I had the audacity, and I will tell you why ... look to the right, and you see stumps even thicker -- perhaps a parent, there, finding its long grave giving nutrients back to its child -- but even that is not enough to understand this remarkable individual tree, in one of San Francisco's very last stands of live oaks, south of which the bulk of Golden Gate Park rolls down to the bottom of Lone Mountain to the edge of one of the other last stands between Buena Vista Hill and Mt. Sutro ...

How old is this tree? You are supposed to measure live oaks at chest height, work out its circumference and divide by pi, then multiply the result by four. We're going to pretend pi is 3 to start to see the math ... so, his particular live oak had foliage spread down to the ground where I was, so, adjust for me being on a hill and even for me being short, chest height still gives us at least 30 feet around, or 360 inches. Divide by 3 and that gives you 120, but we know pi is closer to 3.14, and without wearying you with details, let's just put that number at around 103. Multiply that by 4, and you get a tree well over 400 years old, with the remains of still older, thicker trees still around it.

400 years ago puts us in 1625, meaning this tree's parents might have witnessed the care of the five Native tribes of San Francisco then (Yelemu, by an old Native name) end, and the Spaniards succeed the Natives. Live oak would have been much wanted for shipbuilding by the Spaniards, the Mexicans who succeeded them, and the Californios who eventually would come into the United States, to say nothing of such trees being wanted for firewood ... but then came the people in the 1870s and 1880s who realized the sandy hills and sand dunes trapped between them were going to make it impossible to settle the western part of the city unless the dunes and the hills were stabilized. This was the cause of there being a Golden Gate Park!
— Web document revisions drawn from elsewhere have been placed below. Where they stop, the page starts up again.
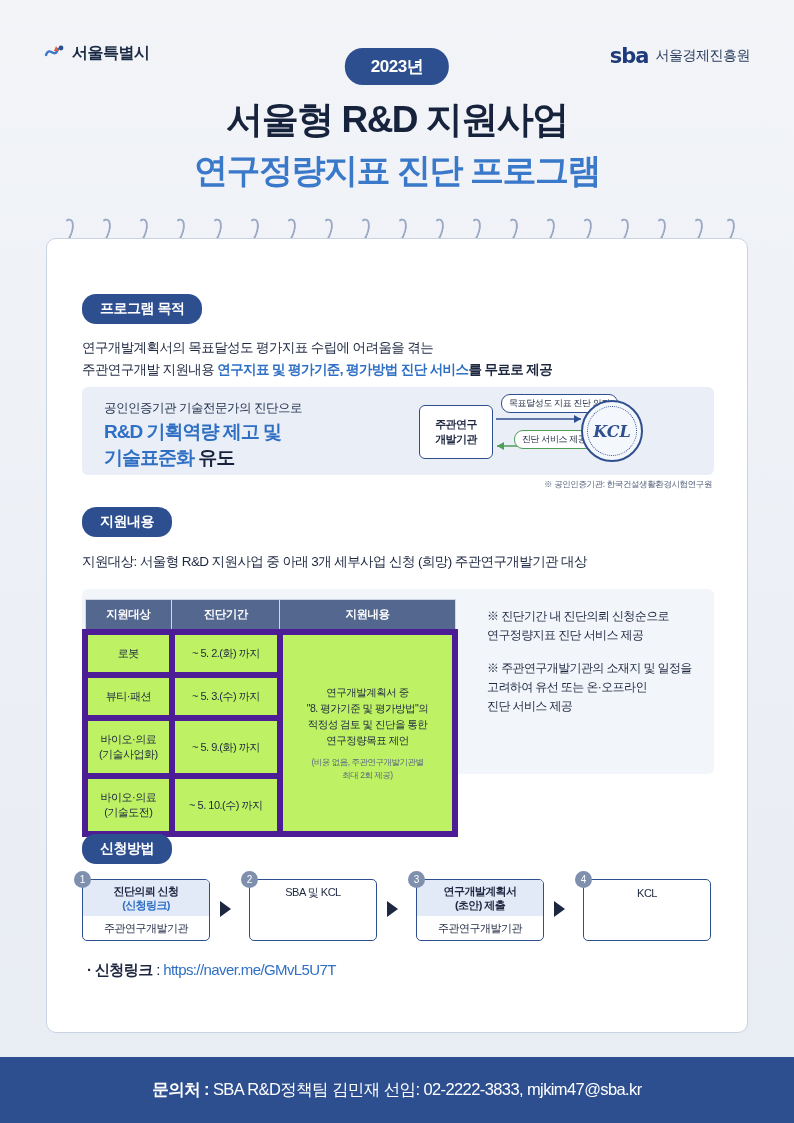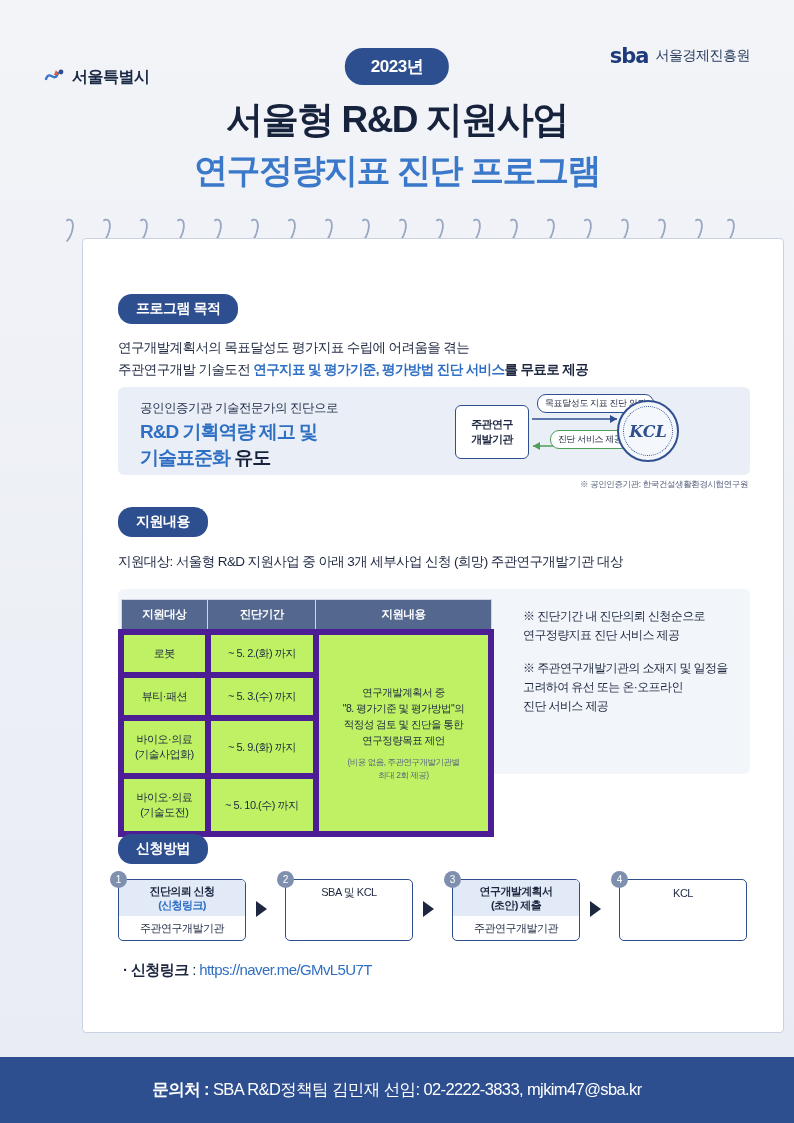--- a/index.html
+++ b/index.html
@@ -16,7 +16,7 @@
   }
   .seoul-logo {
     position: absolute; left: 44px; top: 42px;
-    display: flex; align-items: center; gap: 6px; margin-top: 24px;
+    display: flex; align-items: center; gap: 6px;
   }
   .seoul-mark {
     width: 22px; height: 22px; position: relative;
Lone Mountain, being the highest and last hill on a little ridge that ends there, did not need as much stabilization because of its oak stands at this spot, and so they were chosen to be the northern and southern borders of the park, but then one has to consider this tree survived the 1906 earthquake -- not hard for a tree, but again, the need for firewood by so many displaced people would have been immense, for Golden Gate Park's wood was not yet grown up.

But, running parallel literally to that: Stanyan and Fulton Streets, not even a mile away to the east and north and all the development of the city itself -- had this tree been a mile eastward or northward, it would not have survived even to be in the earthquake.

I found this tree by happenstance. I turned and went up a sandy trail off the beaten park path, going up the hill, and found at the end of the trail -- literally as high up as anyone can safely walk -- this immense live oak, dazzling in the light, the light that was streaming also through the fresh spring grass, in a scene much as it would have looked a hundred years ago in early spring, and even two hundred years ago.

Barely a mile from the noise and busyness of the city, I had walked through time and space to see a witness of San Francisco becoming what it is today ... sitting there unbothered, a kind of miracle, and looking every inch of that fact in the light. It is the greatest find of the two years since I discovered the remaining Oak Woodlands that border Golden Gate Park -- an ancient miracle, robed in light.